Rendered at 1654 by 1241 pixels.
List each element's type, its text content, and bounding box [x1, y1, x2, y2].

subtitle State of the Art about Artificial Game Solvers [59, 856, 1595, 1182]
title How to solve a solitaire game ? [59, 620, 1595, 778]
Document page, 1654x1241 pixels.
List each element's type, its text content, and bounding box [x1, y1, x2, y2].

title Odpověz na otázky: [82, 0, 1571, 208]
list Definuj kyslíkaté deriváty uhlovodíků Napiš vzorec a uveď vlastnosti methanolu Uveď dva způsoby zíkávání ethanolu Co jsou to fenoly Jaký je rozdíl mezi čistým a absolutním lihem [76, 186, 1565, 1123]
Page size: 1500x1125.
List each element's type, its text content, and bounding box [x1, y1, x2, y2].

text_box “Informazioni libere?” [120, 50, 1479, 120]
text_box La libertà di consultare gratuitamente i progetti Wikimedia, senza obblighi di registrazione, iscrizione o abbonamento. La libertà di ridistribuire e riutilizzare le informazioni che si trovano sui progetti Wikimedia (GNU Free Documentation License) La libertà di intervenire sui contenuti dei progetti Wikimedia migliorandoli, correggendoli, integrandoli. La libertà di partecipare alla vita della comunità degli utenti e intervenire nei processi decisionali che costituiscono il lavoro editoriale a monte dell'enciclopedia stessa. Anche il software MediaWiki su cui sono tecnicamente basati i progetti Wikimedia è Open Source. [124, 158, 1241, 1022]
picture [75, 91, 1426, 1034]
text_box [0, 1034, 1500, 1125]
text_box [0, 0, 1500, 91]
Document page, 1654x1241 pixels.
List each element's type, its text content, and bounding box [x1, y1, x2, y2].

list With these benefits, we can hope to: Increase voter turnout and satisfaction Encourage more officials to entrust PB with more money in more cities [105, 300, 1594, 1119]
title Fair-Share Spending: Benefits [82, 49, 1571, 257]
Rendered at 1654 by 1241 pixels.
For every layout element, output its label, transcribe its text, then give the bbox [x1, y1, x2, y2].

========================

Directions: Convert the listing above into a Markdown table with the columns Row and Line. Put a row number in Row and one line of the listing in Line, leaving out blank lines.

Exercise response:
| Row | Line |
|---|---|
| 1 | Rendered at 1654 by 1241 pixels. |
| 2 | List each element's type, its text content, and bounding box [x1, y1, x2, y2]. |
| 3 | subtitle State of the Art about Artificial Game Solvers [59, 856, 1595, 1182] |
| 4 | title How to solve a solitaire game ? [59, 620, 1595, 778] |
| 5 | Document page, 1654x1241 pixels. |
| 6 | List each element's type, its text content, and bounding box [x1, y1, x2, y2]. |
| 7 | title Odpověz na otázky: [82, 0, 1571, 208] |
| 8 | list Definuj kyslíkaté deriváty uhlovodíků Napiš vzorec a uveď vlastnosti methanolu Uveď dva způsoby zíkávání ethanolu Co jsou to fenoly Jaký je rozdíl mezi čistým a absolutním lihem [76, 186, 1565, 1123] |
| 9 | Page size: 1500x1125. |
| 10 | List each element's type, its text content, and bounding box [x1, y1, x2, y2]. |
| 11 | text_box “Informazioni libere?” [120, 50, 1479, 120] |
| 12 | text_box La libertà di consultare gratuitamente i progetti Wikimedia, senza obblighi di registrazione, iscrizione o abbonamento. La libertà di ridistribuire e riutilizzare le informazioni che si trovano sui progetti Wikimedia (GNU Free Documentation License) La libertà di intervenire sui contenuti dei progetti Wikimedia migliorandoli, correggendoli, integrandoli. La libertà di partecipare alla vita della comunità degli utenti e intervenire nei processi decisionali che costituiscono il lavoro editoriale a monte dell'enciclopedia stessa. Anche il software MediaWiki su cui sono tecnicamente basati i progetti Wikimedia è Open Source. [124, 158, 1241, 1022] |
| 13 | picture [75, 91, 1426, 1034] |
| 14 | text_box [0, 1034, 1500, 1125] |
| 15 | text_box [0, 0, 1500, 91] |
| 16 | Document page, 1654x1241 pixels. |
| 17 | List each element's type, its text content, and bounding box [x1, y1, x2, y2]. |
| 18 | list With these benefits, we can hope to: Increase voter turnout and satisfaction Encourage more officials to entrust PB with more money in more cities [105, 300, 1594, 1119] |
| 19 | title Fair-Share Spending: Benefits [82, 49, 1571, 257] |
| 20 | Rendered at 1654 by 1241 pixels. |
| 21 | For every layout element, output its label, transcribe its text, then give the bbox [x1, y1, x2, y2]. |